**WHAT THE TASK REQUIRES**
Show each line of the data below that has the string "with" in it.

**RECORDS FOR THIS TASK**
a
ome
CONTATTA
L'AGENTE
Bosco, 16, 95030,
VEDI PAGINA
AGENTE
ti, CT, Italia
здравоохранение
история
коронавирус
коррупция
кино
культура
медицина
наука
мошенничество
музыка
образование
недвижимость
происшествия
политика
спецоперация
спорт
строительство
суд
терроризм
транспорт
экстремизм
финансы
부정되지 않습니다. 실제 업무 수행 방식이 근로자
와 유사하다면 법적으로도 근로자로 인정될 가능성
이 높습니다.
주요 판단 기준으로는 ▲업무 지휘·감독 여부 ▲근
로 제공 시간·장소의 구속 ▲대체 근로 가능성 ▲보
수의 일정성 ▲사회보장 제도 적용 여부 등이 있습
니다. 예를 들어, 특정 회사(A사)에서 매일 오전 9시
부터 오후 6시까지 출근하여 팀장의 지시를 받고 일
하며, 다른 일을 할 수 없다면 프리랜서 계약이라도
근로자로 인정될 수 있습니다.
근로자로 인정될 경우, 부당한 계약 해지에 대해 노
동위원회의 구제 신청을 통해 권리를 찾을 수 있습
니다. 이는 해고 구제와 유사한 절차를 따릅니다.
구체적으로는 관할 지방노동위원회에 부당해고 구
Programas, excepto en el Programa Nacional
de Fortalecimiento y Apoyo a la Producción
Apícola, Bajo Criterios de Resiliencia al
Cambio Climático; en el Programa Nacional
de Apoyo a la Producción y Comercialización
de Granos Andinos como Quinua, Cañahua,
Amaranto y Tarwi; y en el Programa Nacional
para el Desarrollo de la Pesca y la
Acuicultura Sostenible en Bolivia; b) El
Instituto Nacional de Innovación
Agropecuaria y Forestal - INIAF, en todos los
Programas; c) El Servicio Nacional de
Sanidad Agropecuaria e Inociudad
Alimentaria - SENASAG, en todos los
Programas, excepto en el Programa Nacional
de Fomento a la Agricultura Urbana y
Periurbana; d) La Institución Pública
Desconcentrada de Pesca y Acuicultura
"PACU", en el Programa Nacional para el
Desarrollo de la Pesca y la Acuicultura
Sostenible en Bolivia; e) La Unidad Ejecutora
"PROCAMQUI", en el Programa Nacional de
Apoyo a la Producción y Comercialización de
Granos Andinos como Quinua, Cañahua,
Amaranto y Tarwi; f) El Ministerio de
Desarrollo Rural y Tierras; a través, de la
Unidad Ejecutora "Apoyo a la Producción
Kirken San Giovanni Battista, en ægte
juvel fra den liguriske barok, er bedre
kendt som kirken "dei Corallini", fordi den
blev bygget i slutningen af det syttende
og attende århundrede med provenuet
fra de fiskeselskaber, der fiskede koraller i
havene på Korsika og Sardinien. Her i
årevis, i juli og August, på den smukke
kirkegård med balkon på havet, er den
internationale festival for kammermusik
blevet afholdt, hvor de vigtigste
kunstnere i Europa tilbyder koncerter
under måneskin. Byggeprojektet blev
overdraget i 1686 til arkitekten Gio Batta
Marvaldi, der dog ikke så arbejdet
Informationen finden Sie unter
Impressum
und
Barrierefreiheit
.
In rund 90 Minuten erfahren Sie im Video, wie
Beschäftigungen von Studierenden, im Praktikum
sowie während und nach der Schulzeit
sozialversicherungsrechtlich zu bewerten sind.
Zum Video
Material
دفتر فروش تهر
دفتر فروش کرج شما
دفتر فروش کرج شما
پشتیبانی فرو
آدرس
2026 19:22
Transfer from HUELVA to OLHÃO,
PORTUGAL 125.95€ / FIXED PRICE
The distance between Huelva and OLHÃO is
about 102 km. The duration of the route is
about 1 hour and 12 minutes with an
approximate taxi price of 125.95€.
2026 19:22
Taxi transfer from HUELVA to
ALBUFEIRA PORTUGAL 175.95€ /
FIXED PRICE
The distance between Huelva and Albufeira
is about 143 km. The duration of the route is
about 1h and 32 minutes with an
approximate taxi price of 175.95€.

**OUTPUT**
about 1 hour and 12 minutes with an
about 1h and 32 minutes with an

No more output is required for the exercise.